So the answer, in prototype "Standard gauge" is four feet eight and a half inches, in toy trains Joshua Lionel Cohen decided to call his creation "Standard gauge" to make the other sizes put out by Ives, Hornby, and American Flyer seem odd by comparison. O scale eventually became more popular, toy train Standard gauge today is known as "G scale".
 
Well my comment about Brunel was tongue in cheek :p but I doubt it was more expensive, it's just that it came too late and most of the UK railways built at the time were using Stephenson's 4' 8.5" gauge - so the majority won out and Brunel's lines were converted, initially some to dual gauge and in the end to standard gauge.

...toy train Standard gauge today is known as "G scale"...

What?!! The G scale standard in Europe is metre (Meter) gauge track i.e. 3 feet 3 and 3/8 inches, a narrow but common gauge. The discrepancy is best explained in the following extract from Wikipedia:

"Model trains are built to represent either a real train of standard or narrow gauge. In a HO model, for example, HO track is used to represent real standard gauge and some narrower-guage track such as N is used to represent real narrow gauge.

G model-railways depart from this and always use the same gauge. Trains are instead built in different sizes depending on whether they are intended to represent standard-gauge or narrow-gauge trains. Because of this it might be more correct to speak of "G Gauge", the consistent aspect being the gauge, 45 mm (1.772 in), and not the scale.

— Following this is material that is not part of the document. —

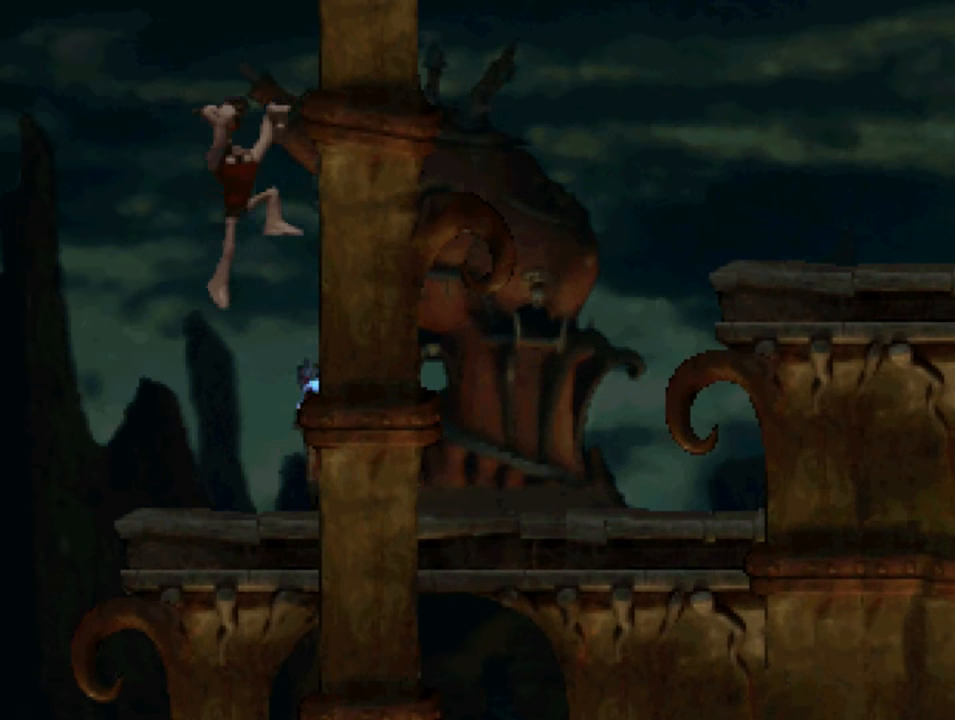
{"buttons": ["SQUARE", "DPAD_RIGHT"], "left_stick": "center", "right_stick": "center", "events": [[350, "SQUARE", "down"], [416, "DPAD_RIGHT", "down"]]}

G scale is thus the use of 45 mm (1.772 in) gauge track to represent both real standard gauge trains and real narrow-gauge trains, originally those of the European 1000mm gauge, at 1:22.5. Other narrow-gauge trains are modelled at other scales."

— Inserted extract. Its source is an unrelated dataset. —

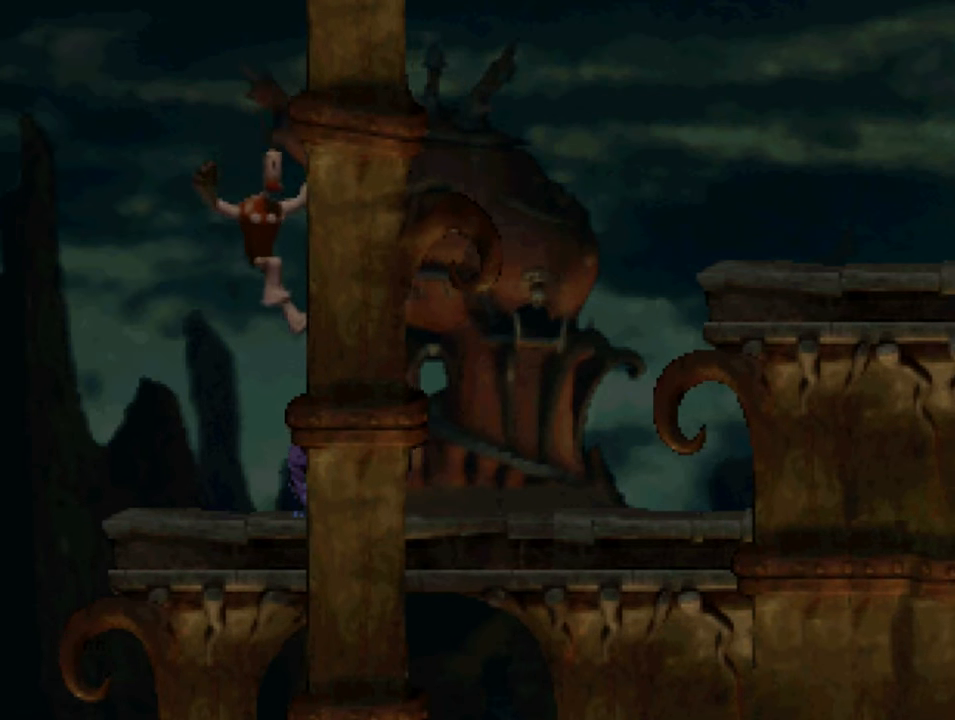
{"buttons": ["SQUARE", "DPAD_RIGHT"], "left_stick": "center", "right_stick": "center", "events": [[116, "CROSS", "down"], [416, "CROSS", "up"]]}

Full link here: http://en.wikipedia.org/wiki/G_scale

 
Well, they have been odd since Britain started playing with them weird French Fortnights, as I recollect (admittedly my recollector ain't recollecting too well these days, assuming it ever did work which I can't recollect have they invented alzheimers medication yet? Or did I ask that already?) HO scale track wasn't compatible with whatever Brits were using in that newfangled millimeter - was it 00? Anyway I'm wrong, looks like O gauge became G, Standard gauge became F. I heard some model railroaders years ago referring to O gauge as standard and the other as wide gauge, when S gauge was fairly popular and HO was just becoming popular and TT gauge was becoming extinct, best I recollect (see above I'm not going through THAT again) TT was similar to N scale. Now we got Z scale which is even teenier.
 
...have they invented alzheimers medication yet?...

Don't think so, but I can't remember either !!!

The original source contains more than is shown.